In her guide Binocular Vision Disorder: A Patient's Guide to a Life-Limiting, Often Underdiagnosed, Medical Condition, she discusses her early life disability and gives an in-depth look at binocular vision disorder. In addition, she has provided a pathway for those with symptomatic binocular disorders.

==Publications==

=== The First Nazi: Erich Ludendorff, the Man Who Made Hitler Possible ===
She is the co-author of The First Nazi: Erich Ludendorff, the Man Who Made Hitler Possible, written with co-author Will Brownell. The book follows the historical life of Erich Ludendorff, and focuses on his dictator-style leadership in Germany during and after the First World War. Their focus on Ludendorff’s anti-Semitism describes how his career prepared the Germans psychologically for Nazi rule, and on decisions such as allowing Vladimir Lenin to return to Russia from exile in Switzerland. Kirkus Reviews said of the book that, "Despite a dearth of material, the authors deliver a chilling, well-researched biography that opens a whole new window on the world wars and the German psyche at the time." The book has been translated into Romanian, Italian, Chinese and Czech.

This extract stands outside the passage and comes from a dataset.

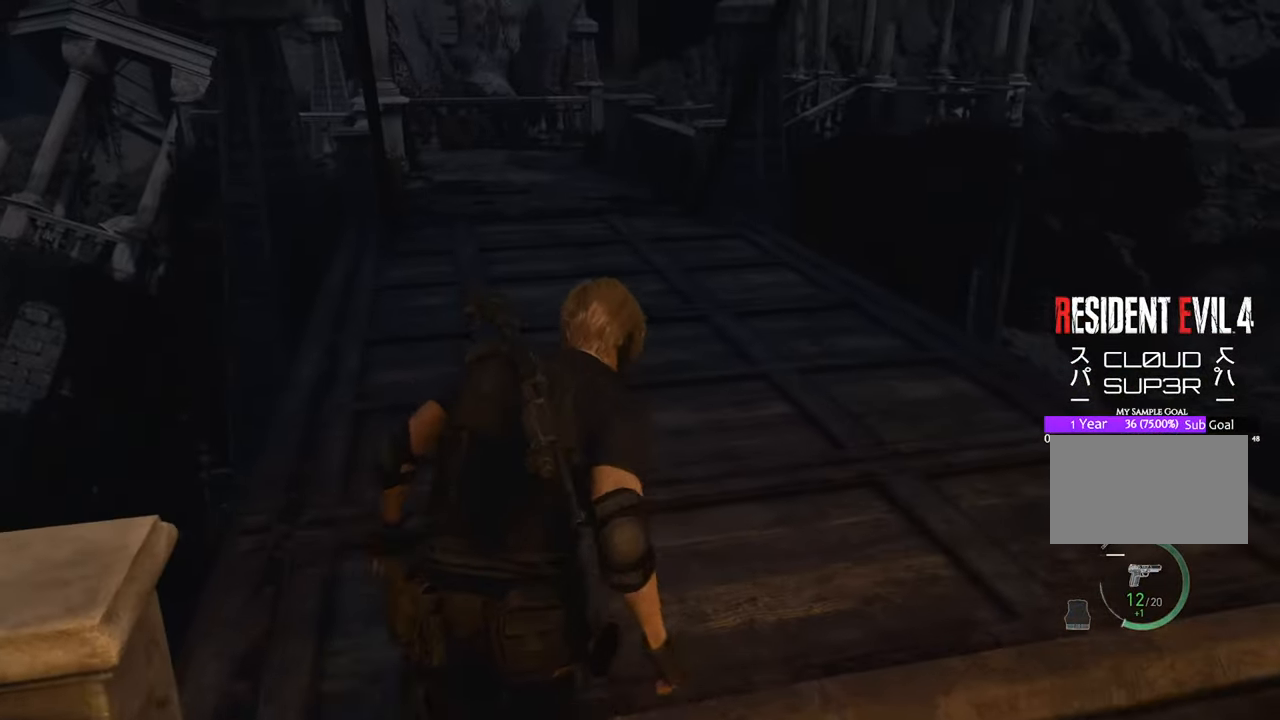
{"keys": ["w"], "mouse": [], "events": []}
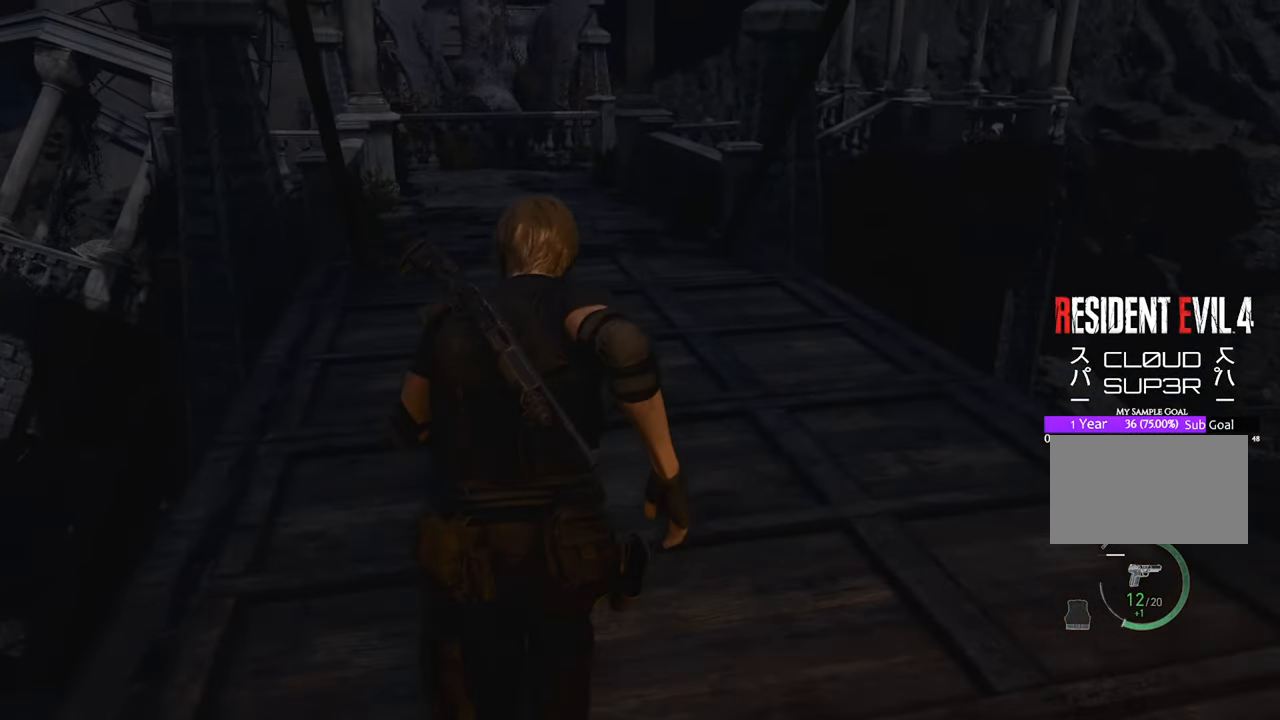
{"keys": ["w"], "mouse": [], "events": []}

=== Research papers and articles ===

- Donna Ison, Denise Drace-Brownell, JD, MPH, Jeffrey Cooper, MS, OD, FAAO (2021, Dec 22). Innovations in Binocular Vision Disorder Testing and Treatments: Interview with Denise Drace-Brownell, JD, MPH, and Jeffrey Cooper, MS, OD, FAAO. Eyes On Eyecare.
- Drace-Brownell, JD, MPH, Denise, Climate Change and Carbon Dioxide Imperatives (April 21, 1992).   http://dx.doi.org/10.2139/ssrn.3549123

==Personal life==
Drace-Brownell’s struggle with, and treatment of, binocular vision disorder was the subject of an article by Lambeth Hochwald, which appeared in Reader's Digest. Her disorder was resolved in 2009 prescription of prism glasses by a New York City optometrist. She then developed a form of eyeglasses that can help with the disorder. In addition, she has made several contributions to the field of binocular vision disorder.